PROBLEM DETAILS:
Tell me how many lines in the data below hold the string "size", and say nothing else.

MATERIAL TO PROCESS:
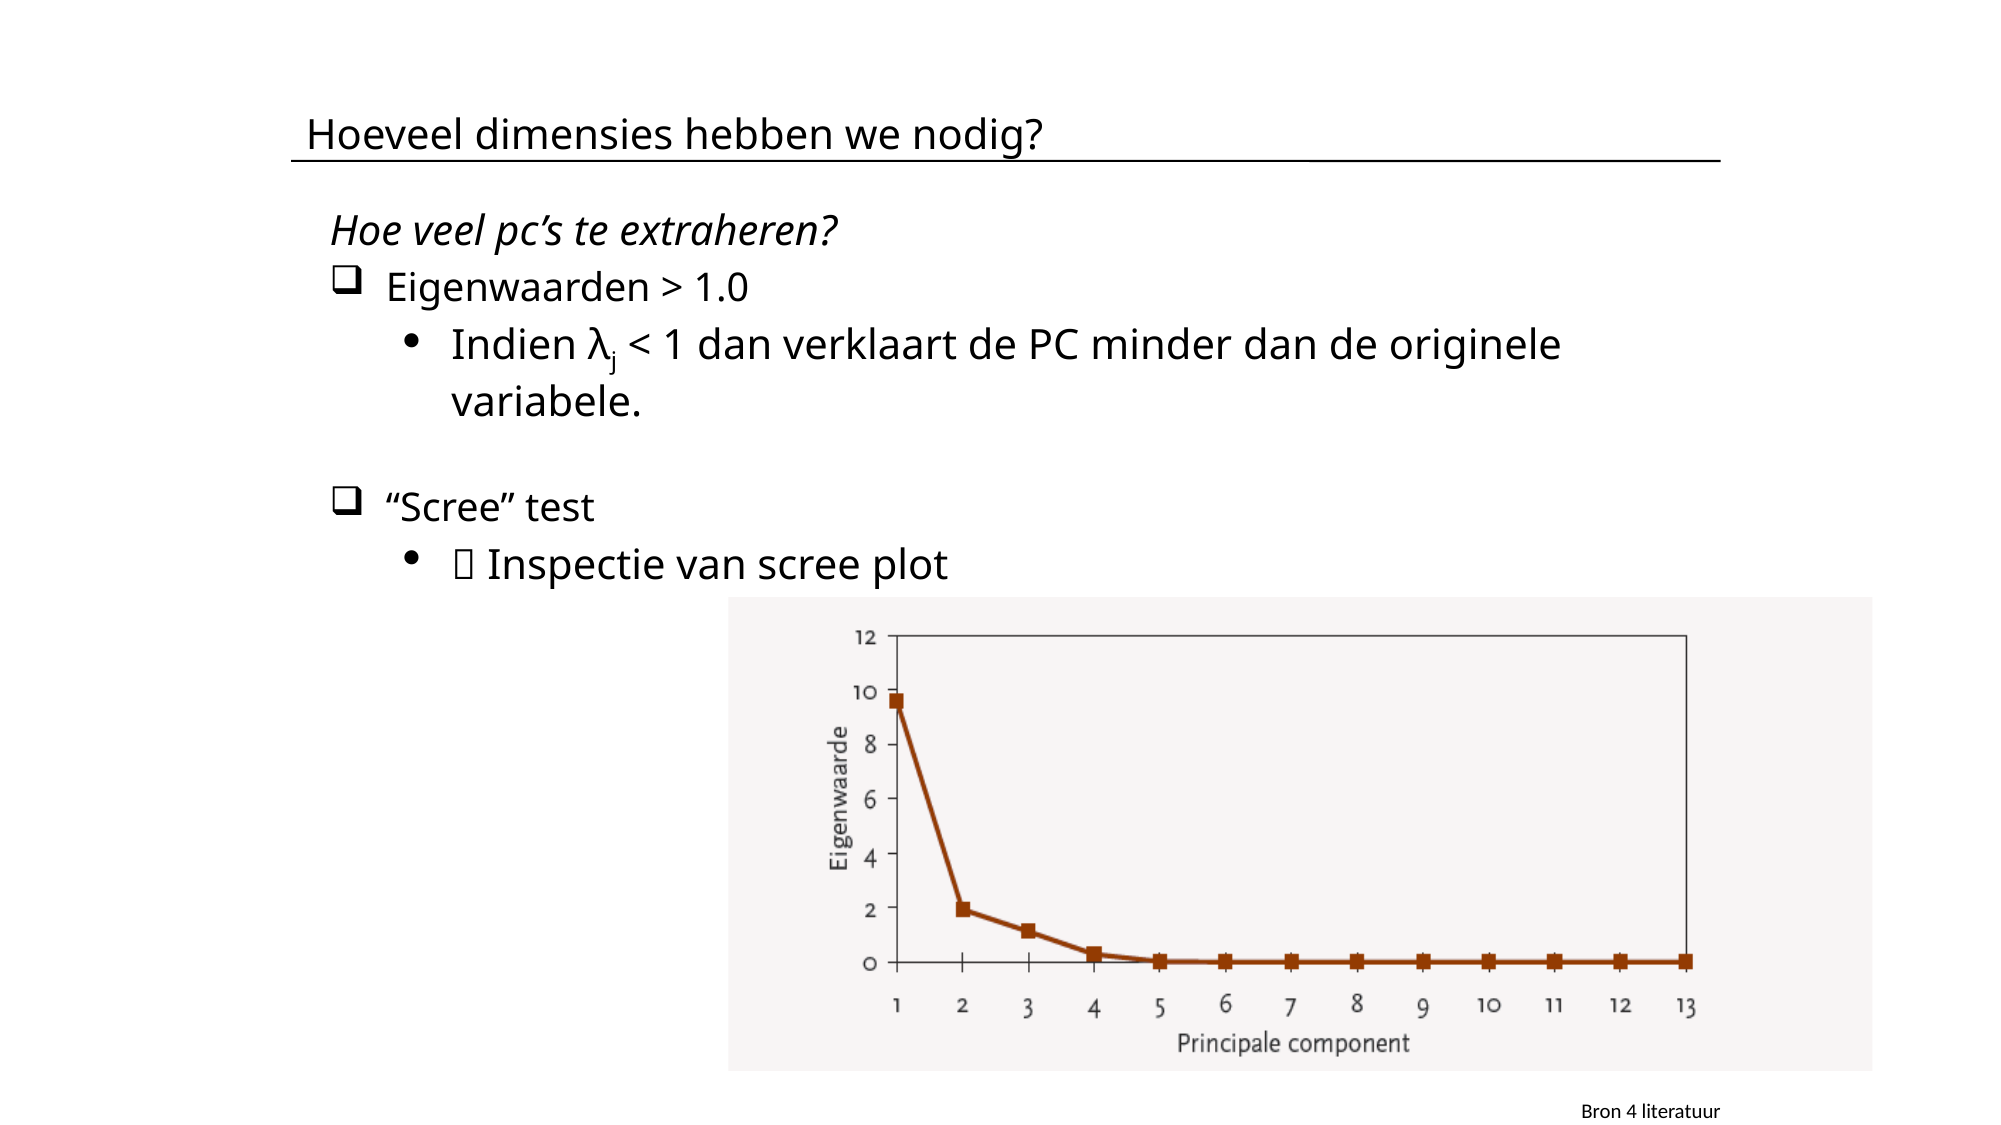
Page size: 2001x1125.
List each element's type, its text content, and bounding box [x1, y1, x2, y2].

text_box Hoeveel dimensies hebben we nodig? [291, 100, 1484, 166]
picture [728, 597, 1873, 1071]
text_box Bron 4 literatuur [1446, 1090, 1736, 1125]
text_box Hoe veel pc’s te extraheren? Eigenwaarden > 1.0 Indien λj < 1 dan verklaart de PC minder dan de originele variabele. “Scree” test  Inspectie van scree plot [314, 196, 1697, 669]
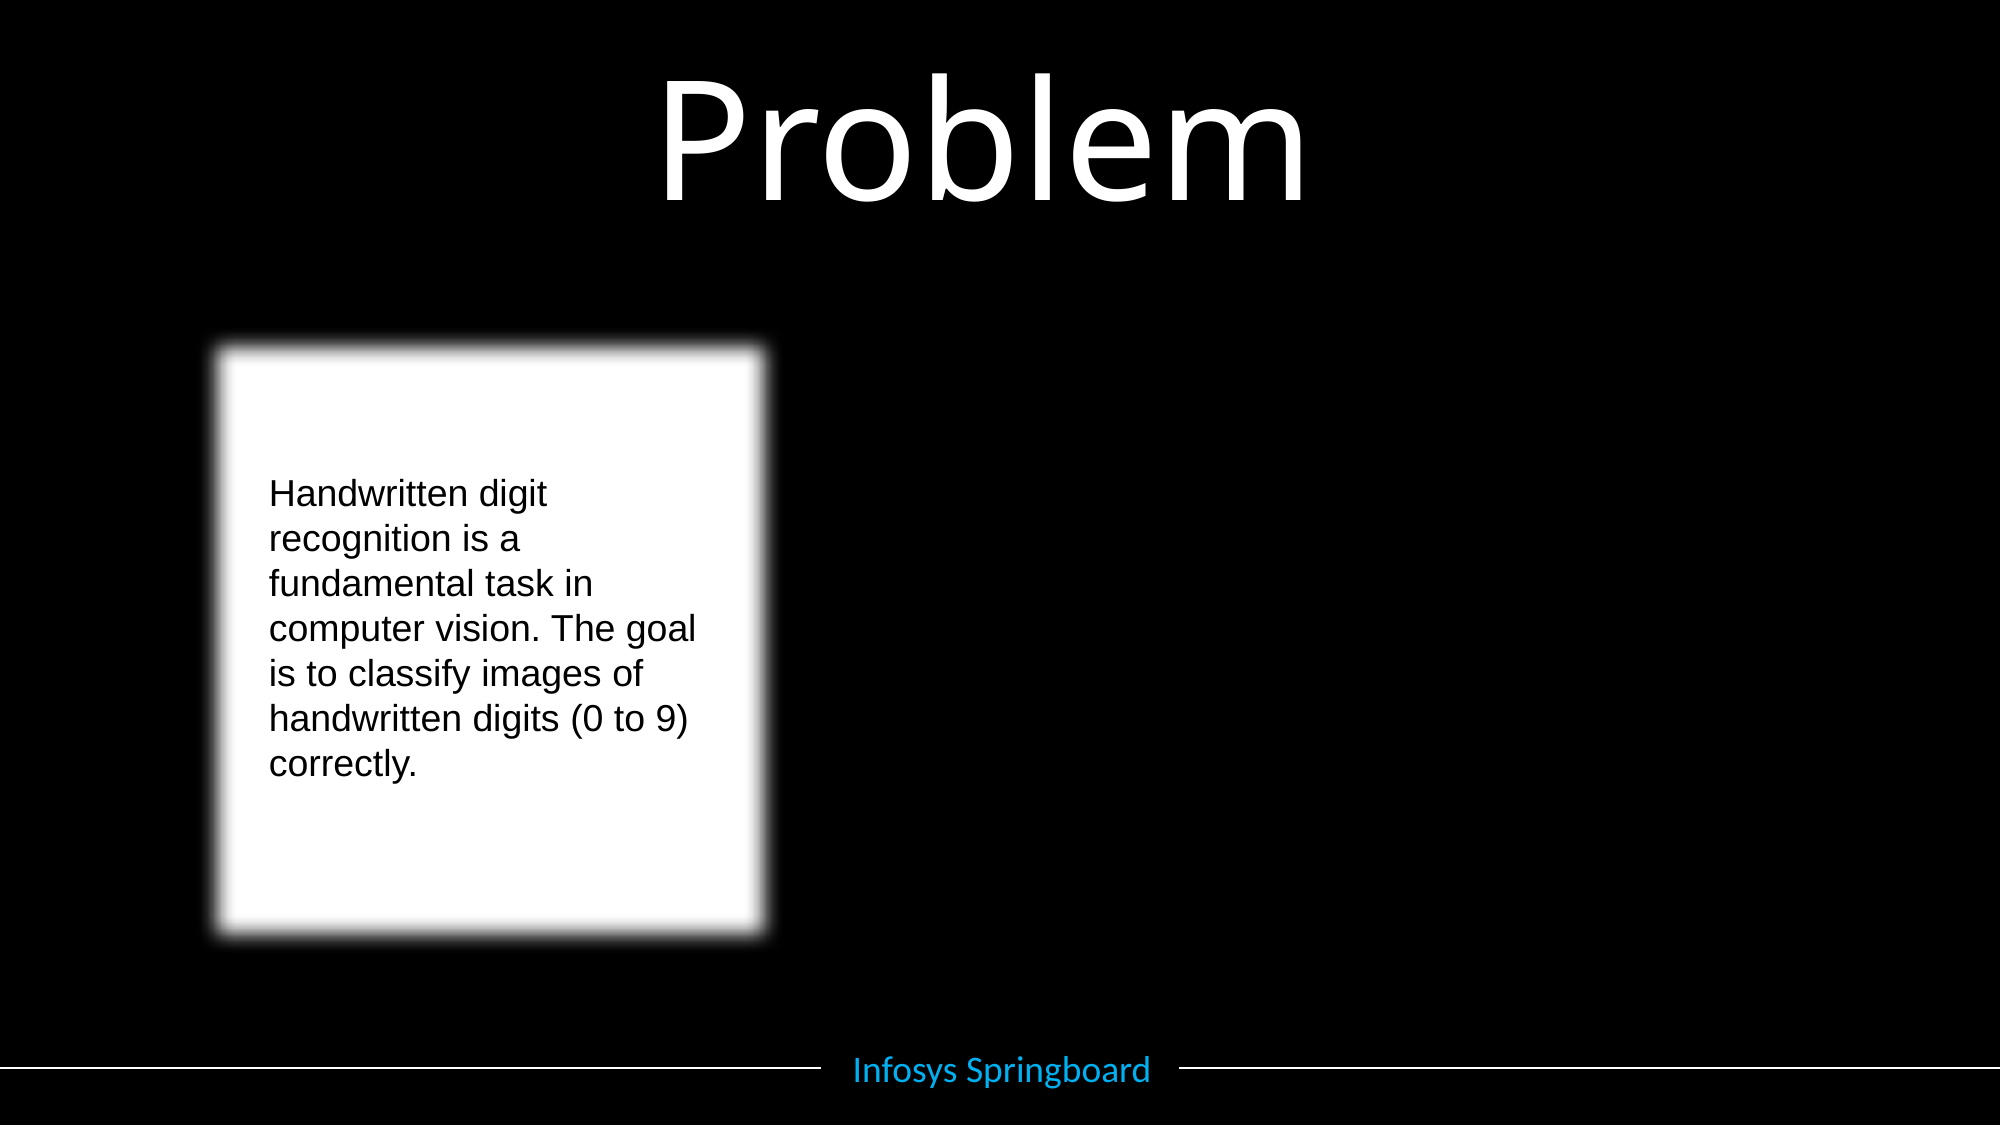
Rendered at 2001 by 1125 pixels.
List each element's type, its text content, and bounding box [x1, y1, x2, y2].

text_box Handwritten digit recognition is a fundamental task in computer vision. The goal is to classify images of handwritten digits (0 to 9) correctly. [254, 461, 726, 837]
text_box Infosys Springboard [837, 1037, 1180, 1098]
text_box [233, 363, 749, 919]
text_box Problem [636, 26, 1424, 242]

==

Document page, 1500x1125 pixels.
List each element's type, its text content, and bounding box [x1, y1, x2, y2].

* * *

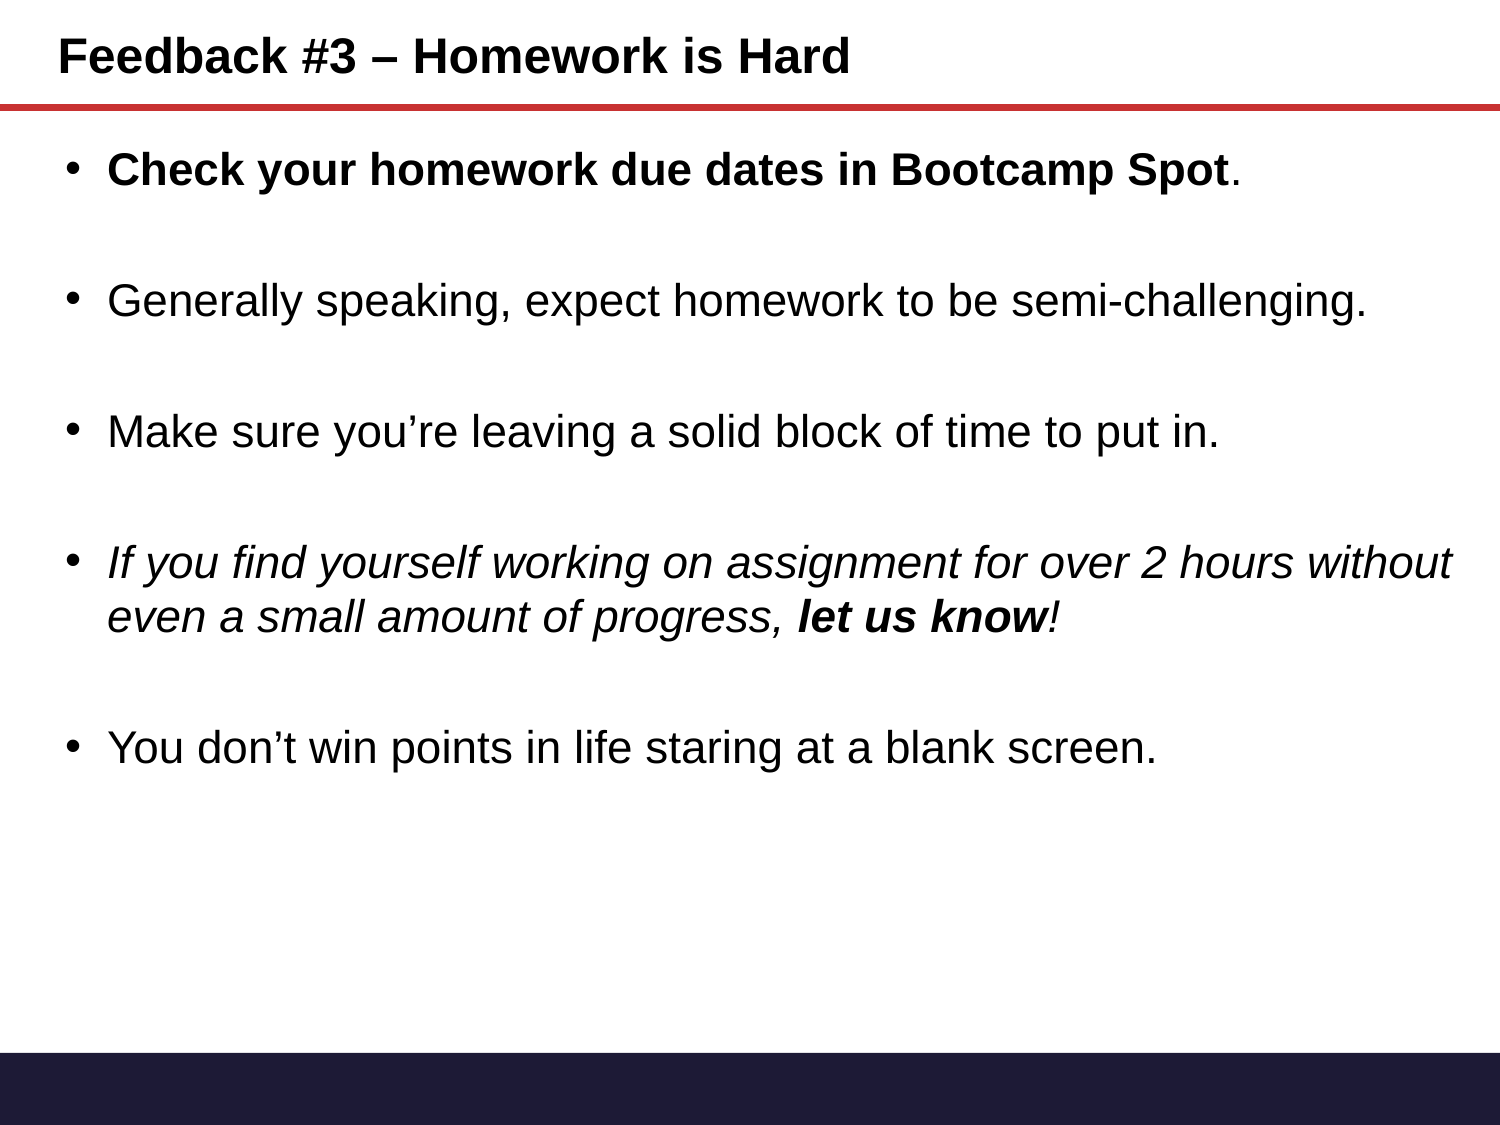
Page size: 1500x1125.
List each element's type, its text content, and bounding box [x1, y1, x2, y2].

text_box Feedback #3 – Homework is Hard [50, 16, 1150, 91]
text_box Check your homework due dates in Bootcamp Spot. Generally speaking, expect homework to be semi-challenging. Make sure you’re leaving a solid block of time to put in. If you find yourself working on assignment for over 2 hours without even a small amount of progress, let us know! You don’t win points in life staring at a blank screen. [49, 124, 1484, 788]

ANSWER SPACE:
2